Briefly distracted from work this morning by Roger Ebert’s tweet:
Bret Easton Ellis doesn’t believe women can make great films because they lack the male gaze. Down, Bret! Here’s a yummy.
He then linked here: Defining the female gaze
Where she linked here to Jezebel: Bret Easton Ellis: Women Can’t Direct
Which finally linked here to Movieline: Bret Easton Ellis on American Psycho, Christian Bale, and His Problem with Female Directors
So follow the link trail and you’ll get the low down on Male Gaze (yay Laura Mulvey!), Female Gaze, and why Bret Easton Ellis is still silly and kinda a dickwad sometimes.
We here (we being Lauren and I who are both working really hard right now) have three theories on this:
1) Bret Easton Ellis is silly and kinda a dickwad.
2) Bret Easton Ellis likes to shock people and talks like a dickwad for this purpose.
3) Bret Easton Ellis is still peeved that Mary Harron turned his book into a movie that is a whole bunch of (delightful) gay.
I leave you to decide which theory you want to subscribe to. I think I like #3 best but mostly because I really enjoy looking at Christian Bale through the perspective Mary Harron presents us with in American Psycho.
Take that Bret Easton Ellis!
Seriously, I like looking at men a whole lot and when Ellis says things like ladies aren’t aroused by looking at film the same way men are I say this. Sure, I’m not aroused the same way men are. Cause I’m a woman. And I’m straight. And while I appreciate the loveliness of the female form it’s not my usual go to for arousal.

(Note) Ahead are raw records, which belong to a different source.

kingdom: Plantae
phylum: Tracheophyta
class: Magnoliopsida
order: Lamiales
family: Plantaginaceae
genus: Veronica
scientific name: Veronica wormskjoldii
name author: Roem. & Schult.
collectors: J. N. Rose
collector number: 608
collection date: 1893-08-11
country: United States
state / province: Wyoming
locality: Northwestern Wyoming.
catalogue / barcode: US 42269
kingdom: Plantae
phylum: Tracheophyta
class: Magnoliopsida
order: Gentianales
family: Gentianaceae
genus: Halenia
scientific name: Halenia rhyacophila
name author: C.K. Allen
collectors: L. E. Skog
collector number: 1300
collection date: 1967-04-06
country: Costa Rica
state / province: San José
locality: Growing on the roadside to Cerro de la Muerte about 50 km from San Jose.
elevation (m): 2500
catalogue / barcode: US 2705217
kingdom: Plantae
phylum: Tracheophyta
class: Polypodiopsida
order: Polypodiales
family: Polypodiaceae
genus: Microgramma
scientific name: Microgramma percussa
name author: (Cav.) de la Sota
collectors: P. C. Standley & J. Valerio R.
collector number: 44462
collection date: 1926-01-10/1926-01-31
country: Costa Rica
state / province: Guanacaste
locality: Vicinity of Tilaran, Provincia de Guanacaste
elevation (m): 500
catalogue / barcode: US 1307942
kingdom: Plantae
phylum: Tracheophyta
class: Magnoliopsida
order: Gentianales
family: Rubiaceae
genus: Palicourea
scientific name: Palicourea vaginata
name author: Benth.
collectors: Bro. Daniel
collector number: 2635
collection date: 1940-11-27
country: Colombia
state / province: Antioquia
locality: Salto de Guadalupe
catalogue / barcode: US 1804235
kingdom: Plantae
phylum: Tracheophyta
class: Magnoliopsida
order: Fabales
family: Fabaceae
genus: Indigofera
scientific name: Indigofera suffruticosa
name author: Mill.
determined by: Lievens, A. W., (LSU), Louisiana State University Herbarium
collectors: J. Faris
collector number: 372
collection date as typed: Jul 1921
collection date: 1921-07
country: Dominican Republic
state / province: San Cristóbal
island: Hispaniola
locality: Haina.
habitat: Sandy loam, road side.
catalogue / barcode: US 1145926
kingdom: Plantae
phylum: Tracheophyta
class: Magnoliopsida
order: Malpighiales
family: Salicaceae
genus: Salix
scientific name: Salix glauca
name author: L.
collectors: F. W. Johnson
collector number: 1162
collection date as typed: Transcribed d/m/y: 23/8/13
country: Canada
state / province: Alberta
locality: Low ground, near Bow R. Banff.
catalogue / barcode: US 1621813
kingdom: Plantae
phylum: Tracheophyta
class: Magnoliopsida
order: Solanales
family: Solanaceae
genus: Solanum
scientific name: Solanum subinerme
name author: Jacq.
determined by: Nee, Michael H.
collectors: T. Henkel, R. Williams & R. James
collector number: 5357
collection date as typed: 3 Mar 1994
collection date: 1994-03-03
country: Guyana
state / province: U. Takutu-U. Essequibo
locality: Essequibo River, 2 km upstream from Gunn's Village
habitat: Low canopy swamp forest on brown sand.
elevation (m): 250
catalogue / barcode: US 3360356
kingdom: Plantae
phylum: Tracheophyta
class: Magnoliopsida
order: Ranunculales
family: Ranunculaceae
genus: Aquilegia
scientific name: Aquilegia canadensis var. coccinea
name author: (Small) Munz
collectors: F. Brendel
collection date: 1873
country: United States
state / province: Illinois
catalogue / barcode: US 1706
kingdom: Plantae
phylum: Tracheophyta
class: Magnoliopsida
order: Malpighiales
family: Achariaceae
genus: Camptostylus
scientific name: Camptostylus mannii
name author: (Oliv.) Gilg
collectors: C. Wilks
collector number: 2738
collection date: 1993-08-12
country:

I won’t necessarily go so far as to say I’m aroused by American Psycho (which may or may not be true, depending on my mood) but I certainly appreciate looking at Christian Bale a whole lot. Pretty much always.
I have to admit I’m annoyed also by his premise that women can’t be and aren’t visual directors. And when he grudgingly admits that Sophia Coppola’s Lost in Translation is a beautiful film he immediately has to give the credit to the male cinematographer.
[They have one] that’s not so stimulated by the visual. I think, to a degree, all the women I named aren’t particularly visual directors. You could argue that Lost in Translation is beautiful, but is that [cinematographer Lance Acord]? I don’t know.
Come on? Really? You can’t make a generalization and then say the one exception you name is because of someone else. What about the cinematographers of the other films he wants to use as examples? Or writers even? How about The Proposal )which he uses as an example of why mainstream female directed films suck) and the male DP, writer, or even producers responsible for it?
Or I guess you can do that. Especially if you’re Bret Easton Ellis.
Hey, I’m gonna go back to work now!
(after I briefly mention that Movieline is so fired for their terrible headlines, regardless of context.)
October 21, 2010 at 9:38 pm
I was familiar with Mulvey’s essay “Visual Pleasure in Narrative Cinema” but had been out of the loop with the somewhat scholarly version of the “female gaze”. I suggest that if women aren’t as “visually” oriented as men in their pleasure perhaps an aural equivalent is a better index — George Clooney purr? The cliche’ of the “sexy” British accent?
October 22, 2010 at 3:34 pm
Yeah, I think the Female Gaze is a direct reaction to Mulvey’s piece and the idea of the Male Gaze. There’s a bit more here: http://tvtropes.org/pmwiki/pmwiki.php/Main/FemaleGaze
Oh man, I die a little bit every time I hear a good accent. I’m such a sucker for it.